Mr. Ranney was married September 19, 1853, to Helen A. Burgess, of Ravenna, Ohio, a representative of a prominent, old family, and a granddaughter of Hon. William Coolman, of that place. There she grew to womanhood and received a good education, and proved to be a most worthy helpmeet of her honored husband. To our subject and wife, seven children were born, only three of whom survive, namely, Amelia C. (Mrs. Horace B. Corner) ; Gertrude R. (Mrs. Frederick T. Sholes) ; and Helen (Mrs. Secord H. Large), all of whom received excellent educational advantages, and all prominent in Cleveland society.
For many years Henry C. Ranney was a member of the vestry of St. Paul's Protestant Episcopal Church, and was a trustee of the Northern Diocese of Ohio. He was very active in church work, and contributed large sums to religious and benevolent movements. Although charitably inclined, he always gave quietly and not to attract attention and gain admiration. He was prominent in Masonic affairs, having attained the thirty-second degree in that fraternity. He was a member of the Army and Navy Post No. 187 of the Grand Army of the Republic; he was a companion of the Loyal Legion, and a member of the Army of the Potomac. He was senior vice commander of the Loyal Legion in 1903 and 1904. He was a member of the American Bar Association, the Ohio State Bar Association, and the Cleveland Bar Association. He was at one time president of the Cleveland Museum of Art, also president of the Western School of Design of Cleveland. He was a trustee for the Huntington, Hurlbut, and Kelley estates, which made large bequests to the Museum of Art. Mr. Ranney was trustee and vice president of Case Library, a member of the State Board of Charities, and a life member of the Cleveland Chamber of Commerce. He was president of the Western Reserve Historical Society. Many of his trusteeships and directorships he resigned when he retired from active life. He had retained membership in the Country and Union clubs. He was at one time a member of the University Club, the Euclid Club, the Rowfant Club, and the Castalia Club. He was a trustee of the John Huntington Art and Polytechnic Trust. He was widely read, owned a valuable library, and he traveled extensively, and yet with all his traveling, club associations, and varied business interests, he was considered one of the busiest and most industrious lawyers in Ohio. He had the happy faculty of looking after a large number of things simultaneously, in short, had a capacity for far more work than the average man.

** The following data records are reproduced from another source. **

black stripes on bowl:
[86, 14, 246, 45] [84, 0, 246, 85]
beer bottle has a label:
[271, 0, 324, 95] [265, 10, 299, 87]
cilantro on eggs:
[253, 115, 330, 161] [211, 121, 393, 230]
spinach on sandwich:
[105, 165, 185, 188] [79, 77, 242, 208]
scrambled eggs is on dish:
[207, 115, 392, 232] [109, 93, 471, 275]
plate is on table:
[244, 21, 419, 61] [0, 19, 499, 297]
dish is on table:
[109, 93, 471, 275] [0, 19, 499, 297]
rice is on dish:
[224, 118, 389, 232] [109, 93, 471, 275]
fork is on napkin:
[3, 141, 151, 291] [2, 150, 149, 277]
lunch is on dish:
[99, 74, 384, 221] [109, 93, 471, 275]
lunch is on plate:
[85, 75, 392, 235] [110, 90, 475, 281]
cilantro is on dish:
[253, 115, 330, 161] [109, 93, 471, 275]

The death of Henry C. Ranney occurred at his summer home, "Glenhurst," in the suburbs of Cleveland, Wednesday, October 8, 1913, in his eighty-fifth year. Although he had been in failing health for some time, his death was unexpected, and his passing out was the occasion for universal grief in the Forest City where he was so well known, so greatly beloved by the masses and where he had done so much for the public weal. The funeral, which was held in St. Paul's Cathedral, was very largely attended, and it was under the direction of Rev. Dr. Walter R. Breed, rector. The active pallbearers were Horace B. Corner, Frederick T. Sholes, Dr. Secord H. Large, C. W. Fuller, Ranney Corner, and Kenneth Corner. Special music was furnished by St. Paul's choir. Interment was made in Lakeview Cemetery, where he rests from the exacting labors of a strenuous, useful, and upright life, but the forces for the material, civic, and moral good, of the locality honored by his citizenship to a ripe, old age, which he set in motion, will continue, for generations to come, to bear fruit of which his friends and descendants may well be proud.